I also echo the view that the right leadership is essential to ensure the success of workforce agility; the right culture must be created from the top down. As John Kotter, Professor of Leadership at Harvard Business School says, culture is nothing more than the behaviour of leadership. And so I’d like to share the five principles I’ve found to be most effective in encouraging performance and inspiring loyalty in an agile workforce.
1. Establish a shared vision and over-arching objectives.
The key to helping your team work creatively, flexibly and innovatively without micro-management is ensuring they understand and are committed to a big, overarching goal – something you’re all striving for together which is about more than just quarterly profit figures or bonuses. IBM’s overarching goal is to build a smarter planet, but you don’t need to have such a grandiose objective.
The crucial point is to have a clear, compelling vision, for example, TIGA’s is to make the UK the best place in the world to do games business.
If the organisation’s objectives are clearly articulated and supported, then a strong team spirit is generated, which is reflected in high levels of motivation and team cooperation. I also believe this inspires loyalty, because it makes people’s work meaningful, and gives them a sense of purpose and shared responsibility.
2. Ensure your team know how much you value them.
Another key consideration is to make staff feel valued. This means recognising and feeding back on the difference their contribution is making, welcoming their ideas, and treating them with respect and gratitude. Value is also reflected in your commitment to their development. Even if you can only afford a small training budget, just making that investment will go a long way to getting the most out of your staff and fostering a sense of mutual commitment and respect.
3. Hire people with flexible working in mind.
Effective agile working takes a certain character. Choose people with the attitude and skills needed to operate with the minimum of supervision. Gauge how passionate they are about the role, check for previous evidence of a sustained and intelligent proactive approach to their work.

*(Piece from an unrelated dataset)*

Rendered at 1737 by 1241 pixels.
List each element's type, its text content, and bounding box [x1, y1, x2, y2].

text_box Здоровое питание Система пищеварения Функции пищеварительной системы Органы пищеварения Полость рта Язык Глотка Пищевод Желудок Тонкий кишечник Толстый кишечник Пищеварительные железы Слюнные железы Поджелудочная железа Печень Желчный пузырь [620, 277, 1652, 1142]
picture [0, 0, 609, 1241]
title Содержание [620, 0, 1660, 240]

4. Trust agile workers to win their own way
Giving your people the autonomy and flexibility to contribute to that overarching goal in their own way, and encouraging them to meet their own goals is also essential. For any boss, empowerment is the best benefit you can offer your staff.
5. It’s the small, everyday things that matter most.
To conclude, I’d like to add that making agile working work, and providing true leadership is not borne of gimmicks or gifts. Rather, it’s the small things you do consistently every day to show people they’re making a difference, and that you appreciate it.
Fortunately, no matter what size your company, or what industry you operate in, these are all principles you can apply, if you so choose, to help your business and your team succeed together.